TYPE D — Tactical recovery: Code that gets an error and does tactical error recovery, like attempting to do a REST request up to 3 times before finally giving up and propagating an error up its call stack.
Tactical error recovery is a high-level concept and very application dependant. If you build this kind of code into a lower-level module you limit it’s composability / reuse.
TYPE E — Application endpoint: This is the border between your application and its clients. This code converts all errors into something the application’s client cares about.
Example: convert errors to HTTP error responses. Example: convert errors to alert boxes for the user.
This is top-level code that defines you end product. This does not compose. This is OK.
TYPE F — Error exporter: This code thunks all errors from normalised to a specific alien format.
Example: You implement an OS-callback function that returns Windows error codes (aka alien errors) = you need to convert all errors in you function to Windows errors.
TYPE G — Error importer code: this code thunks all alien errors from a module to normalised errors. This is very common when you wrap an external module, like calling OS:es or C libraries. More common than type F.

ERROR VALUE SYNTAX AND TRANSPORT

These are the normal language mechanics to create errors and propagate them around the application.

Error codes. An integer where each number defines a specific error. Has no additional info except the integer. Normally uses up each function’s return for the error code. Client needs to manually check each call for errors.
Exceptions. Separate mechanism in parallel to function’s return value.
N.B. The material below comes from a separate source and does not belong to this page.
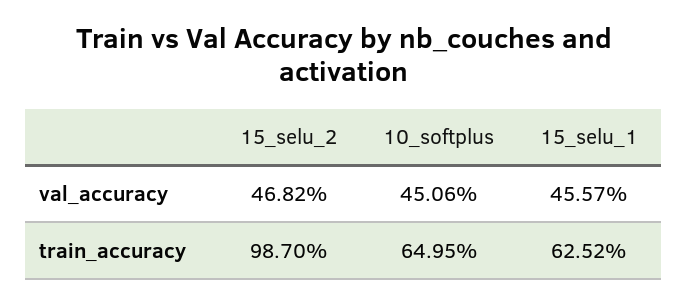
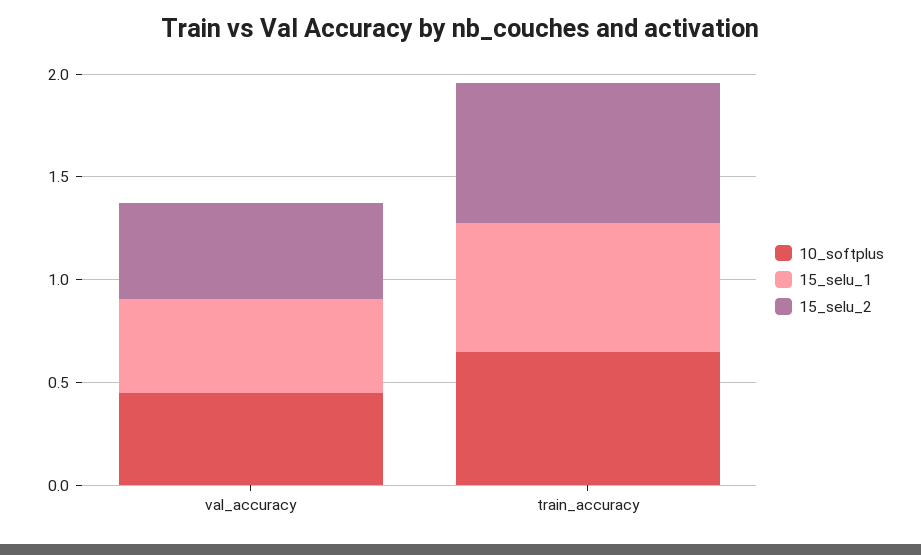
15_selu_2, train_accuracy: 0.987 -> 0.7

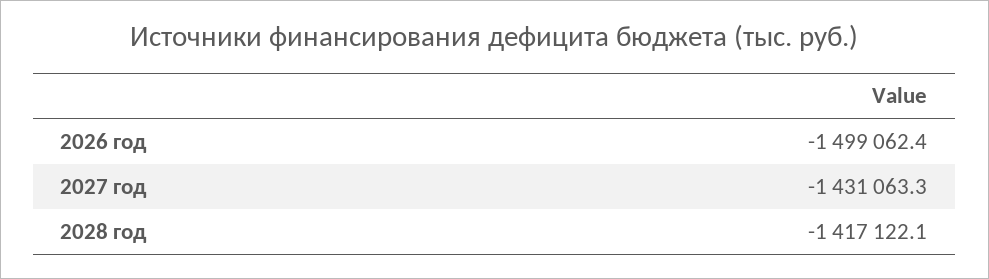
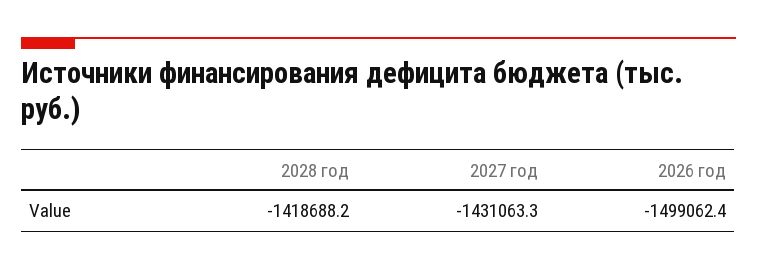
2028 год: -1417122.1 -> -1418688.2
Throw — try — catch keywords or similar. Can transport types and data. Function can return values as normal. No need to manually check errors in type C code, unless you need to do manual rollback. C++ combines this with RAII to avoid manual error handling in type-C code.
Monads. Can transport error type with extra data. Uses function’s return but still lets function return a normal value for happy paths.
Error type. This is similar to 1 (error codes) but the value contains more information than just an integer.
Global variable or thread-local variable. Like C’s errno. Similar to 1 but makes it more unclear which function’s error you get.

ERROR SIDE-CHANNEL

In the diagram the small green vertical arrows shows error side channels. Only a part of the error value can be passed through the error mechanism. You can’t pass a big error value through a posix function that uses an integer error code. Error data needs to travel outside the error mechanism so we don’t lose parts of it.

Example: on_win32_message() cannot pack a complete normalised error value into the Windows error integer. If we want to keep the data we need a side channel for that information.

It’s sometimes possible to solve this by storing the current error value separately and pass a simplified error to the client. On the other side you recreate the error value by checking the side-channel.

Plan B is to just simplify the error and lose all other error information.